Já no dia de trasanteontem de novo fui chamado ao socorro do meu cão amigo e fiel. Uma infestação de bernes tomava-lhe conta do dorso, na parte de trás do seu corpanzil já bem grande.

De novo a mesma clínica onde esteve antes foi a tábua de salvação do amigo Del Rey. Ontem mesmo o levei a outra casa. Onde por certo ele teria maiores cuidados.  Trata-se de uma casa beira lago. Em outra represa não tão perto. Levei-o na mesma caminhoneta. A qual chamo de pratinha valente. Ele foi sem emitir um latido sequer. Observando, orelhas em alerta, cada trecho da estrada.

Rakel, a desabrigada andarilha, hoje está na distante Floripa. Conforme soube via e-mail. Tudo isso consta no meu novo livro – de nome Rakel.

Penso que Del Rey ainda vai viver anos e anos mais. Quando estiver completamente restabelecido da sua infestação de bernes de novo o levarei de volta ao Solar Paulo da Rosa. Onde ele é o guardião dos seus domínios.

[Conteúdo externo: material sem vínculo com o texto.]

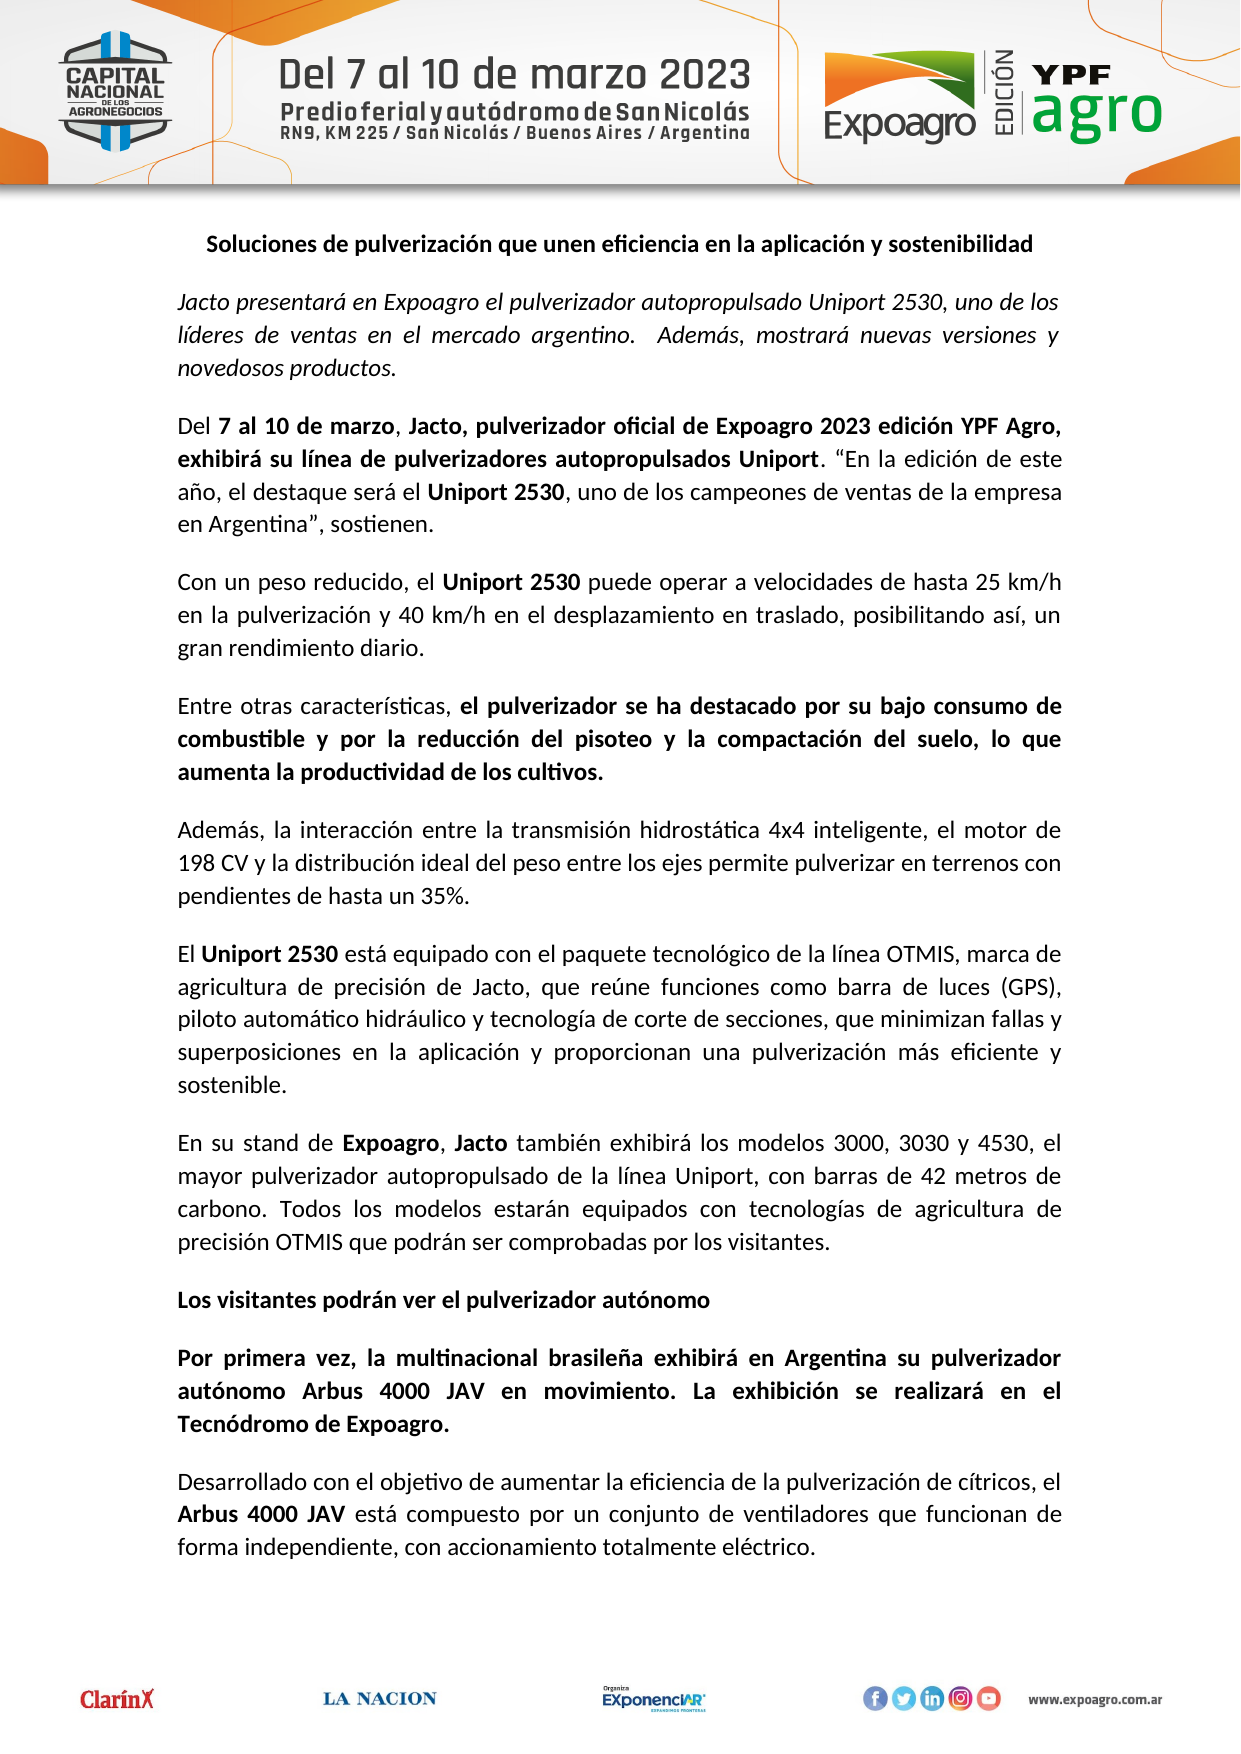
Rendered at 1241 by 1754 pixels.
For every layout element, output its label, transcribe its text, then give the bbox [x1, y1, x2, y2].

text Con un peso reducido, el Uniport 2530 puede operar a velocidades de hasta 25 km/h en la pulverización y 40 km/h en el desplazamiento en traslado, posibilitando así, un gran rendimiento diario. [177, 567, 1063, 600]
text Entre otras características, el pulverizador se ha destacado por su bajo consumo de combustible y por la reducción del pisoteo y la compactación del suelo, lo que aumenta la productividad de los cultivos. [177, 754, 1063, 787]
text En su stand de Expoagro, Jacto también exhibirá los modelos 3000, 3030 y 4530, el mayor pulverizador autopropulsado de la línea Uniport, con barras de 42 metros de carbono. Todos los modelos estarán equipados con tecnologías de agricultura de precisión OTMIS que podrán ser comprobadas por los visitantes. [177, 1127, 1063, 1257]
text Además, la interacción entre la transmisión hidrostática 4x4 inteligente, el motor de 198 CV y la distribución ideal del peso entre los ejes permite pulverizar en terrenos con pendientes de hasta un 35%. [177, 877, 1063, 910]
text Jacto presentará en Expoagro el pulverizador autopropulsado Uniport 2530, uno de los líderes de ventas en el mercado argentino. Además, mostrará nuevas versiones y novedosos productos. [177, 286, 1063, 382]
text Desarrollado con el objetivo de aumentar la eficiencia de la pulverización de cítricos, el Arbus 4000 JAV está compuesto por un conjunto de ventiladores que funcionan de forma independiente, con accionamiento totalmente eléctrico. [177, 1466, 1063, 1562]
picture [0, 1648, 1241, 1754]
text Del 7 al 10 de marzo, Jacto, pulverizador oficial de Expoagro 2023 edición YPF Agro, exhibirá su línea de pulverizadores autopropulsados Uniport. “En la edición de este año, el destaque será el Uniport 2530, uno de los campeones de ventas de la empresa en Argentina”, sostienen. [177, 410, 1063, 539]
picture [0, 0, 1241, 204]
text Los visitantes podrán ver el pulverizador autónomo [177, 1284, 1063, 1314]
text El Uniport 2530 está equipado con el paquete tecnológico de la línea OTMIS, marca de agricultura de precisión de Jacto, que reúne funciones como barra de luces (GPS), piloto automático hidráulico y tecnología de corte de secciones, que minimizan fallas y superposiciones en la aplicación y proporcionan una pulverización más eficiente y sostenible. [177, 938, 1063, 1100]
text Soluciones de pulverización que unen eficiencia en la aplicación y sostenibilidad [177, 228, 1063, 259]
text Con un peso reducido, el Uniport 2530 puede operar a velocidades de hasta 25 km/h en la pulverización y 40 km/h en el desplazamiento en traslado, posibilitando así, un gran rendimiento diario. [177, 630, 1063, 663]
text Por primera vez, la multinacional brasileña exhibirá en Argentina su pulverizador autónomo Arbus 4000 JAV en movimiento. La exhibición se realizará en el Tecnódromo de Expoagro. [177, 1342, 1063, 1438]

Rakel vai continuar a ser uma moradora de rua. Andarilha que sempre foi.

Ambos, Rakel e Del Rey, são uns sobreviventes. Neste mundo nosso que faz vítimas a cada segundo. Ou mortos atropelados na dureza do asfalto. Ou sem assistência médica adequada. Morrendo de inanição pura e simples.

Sorte que pude fazer algo pelo Del Rey cão. E pelos outros animais ? Soltos nas ruas? Os que cavoucam sacos de lixo? Exibindo costelas à mostra? E pelos outros andarilhos? Os que dormem debaixo das marquises?

Eu quase nada posso fazer. Mas o que puder, por certo, fá-lo-ei.